• **Exercise directions**
Find each line in the entries below that contains the word "review", and copy every such line.

• **Material to process**
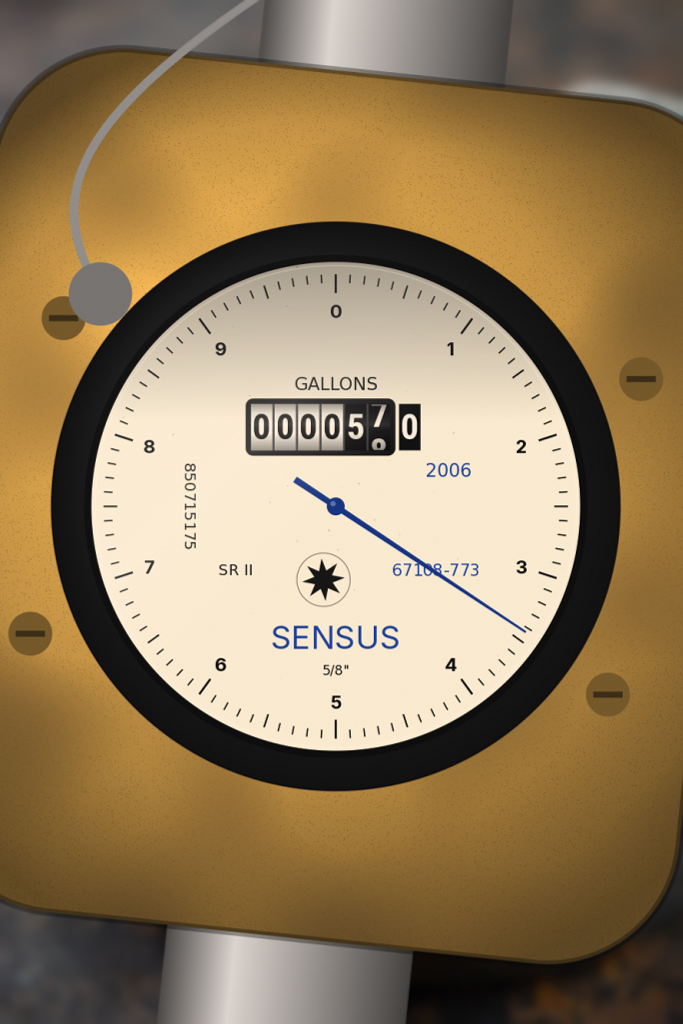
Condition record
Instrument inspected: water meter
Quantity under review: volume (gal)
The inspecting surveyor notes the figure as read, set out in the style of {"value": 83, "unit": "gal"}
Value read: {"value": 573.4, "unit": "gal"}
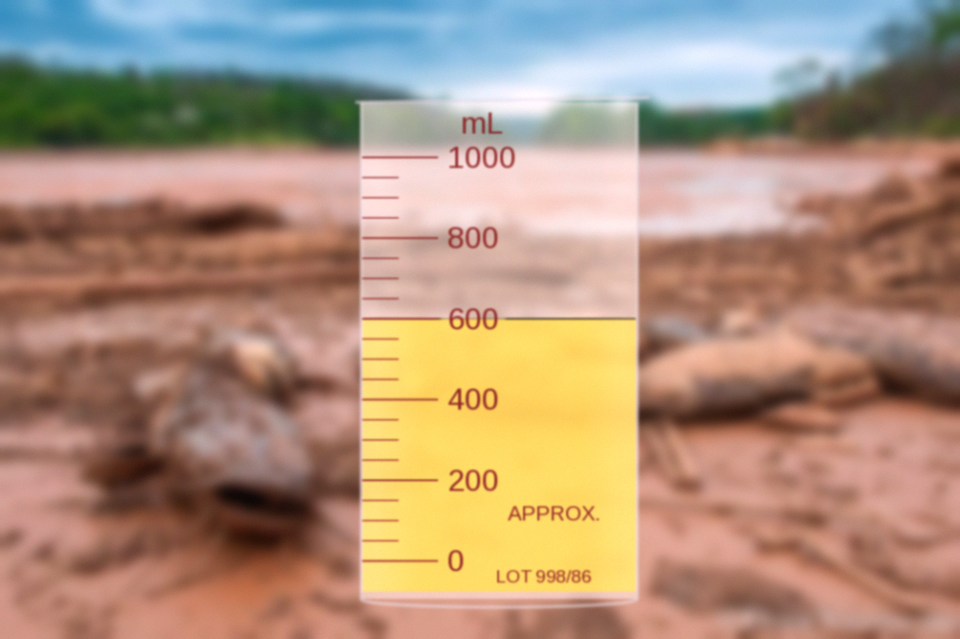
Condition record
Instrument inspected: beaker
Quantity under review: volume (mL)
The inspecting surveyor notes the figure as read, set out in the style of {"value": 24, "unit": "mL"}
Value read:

...

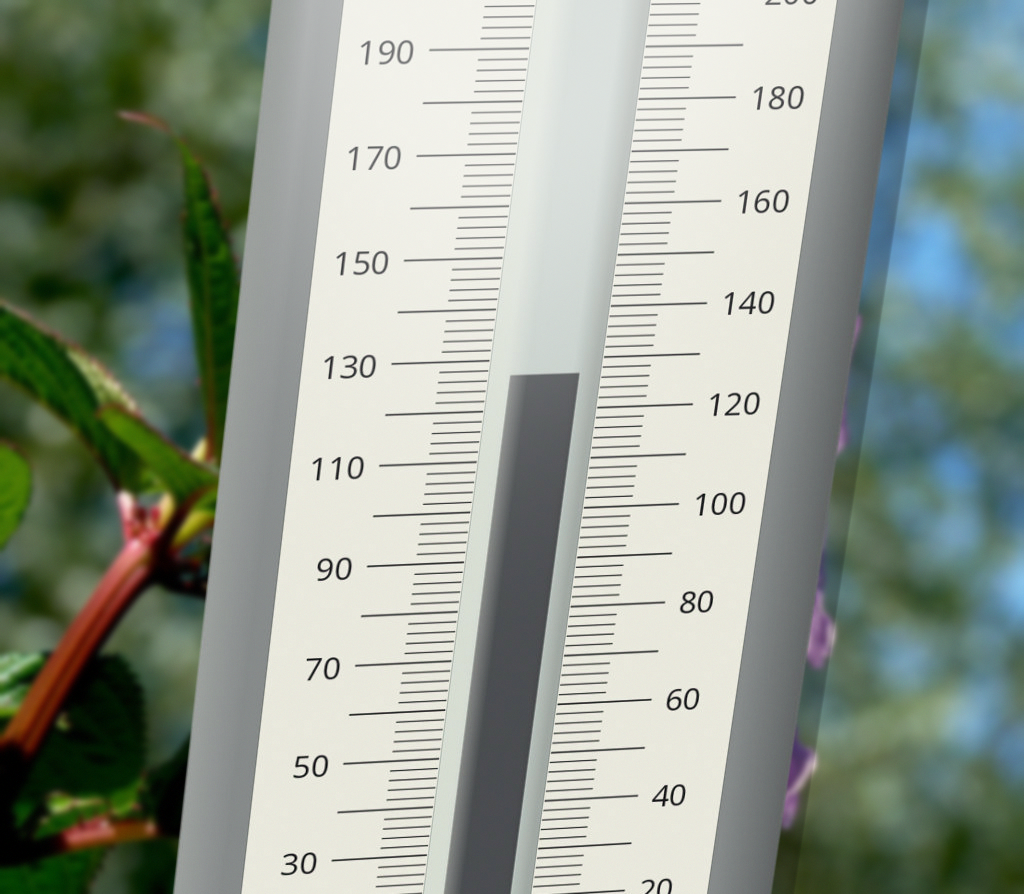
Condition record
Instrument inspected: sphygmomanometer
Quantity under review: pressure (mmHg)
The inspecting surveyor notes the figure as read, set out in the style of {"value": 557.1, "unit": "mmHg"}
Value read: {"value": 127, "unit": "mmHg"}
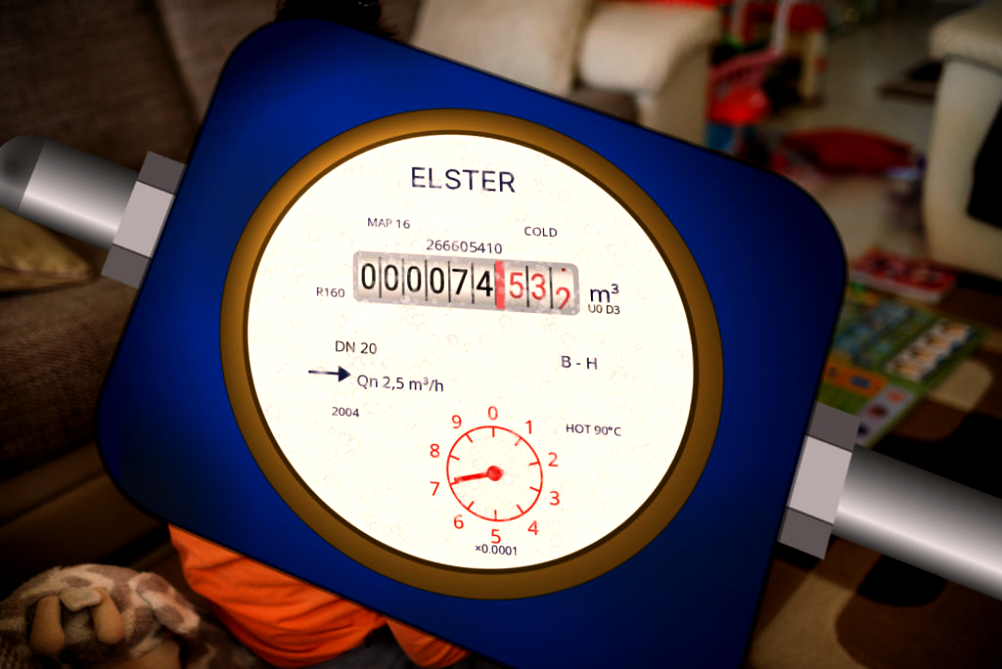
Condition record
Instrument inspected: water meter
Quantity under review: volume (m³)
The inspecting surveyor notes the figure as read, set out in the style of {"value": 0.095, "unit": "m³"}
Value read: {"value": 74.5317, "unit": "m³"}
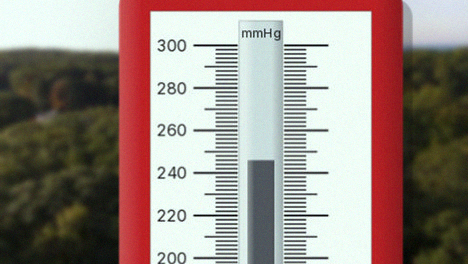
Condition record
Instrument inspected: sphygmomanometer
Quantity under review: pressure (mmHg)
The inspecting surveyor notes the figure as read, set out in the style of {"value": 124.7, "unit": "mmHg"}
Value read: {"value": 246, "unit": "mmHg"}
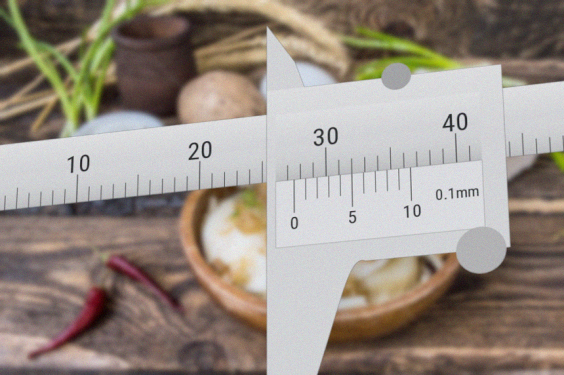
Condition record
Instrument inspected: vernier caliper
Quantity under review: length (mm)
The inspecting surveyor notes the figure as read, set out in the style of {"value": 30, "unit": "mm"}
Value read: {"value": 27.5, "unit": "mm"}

• **Response below**
Quantity under review: volume (gal)
Quantity under review: volume (mL)
Quantity under review: pressure (mmHg)
Quantity under review: volume (m³)
Quantity under review: pressure (mmHg)
Quantity under review: length (mm)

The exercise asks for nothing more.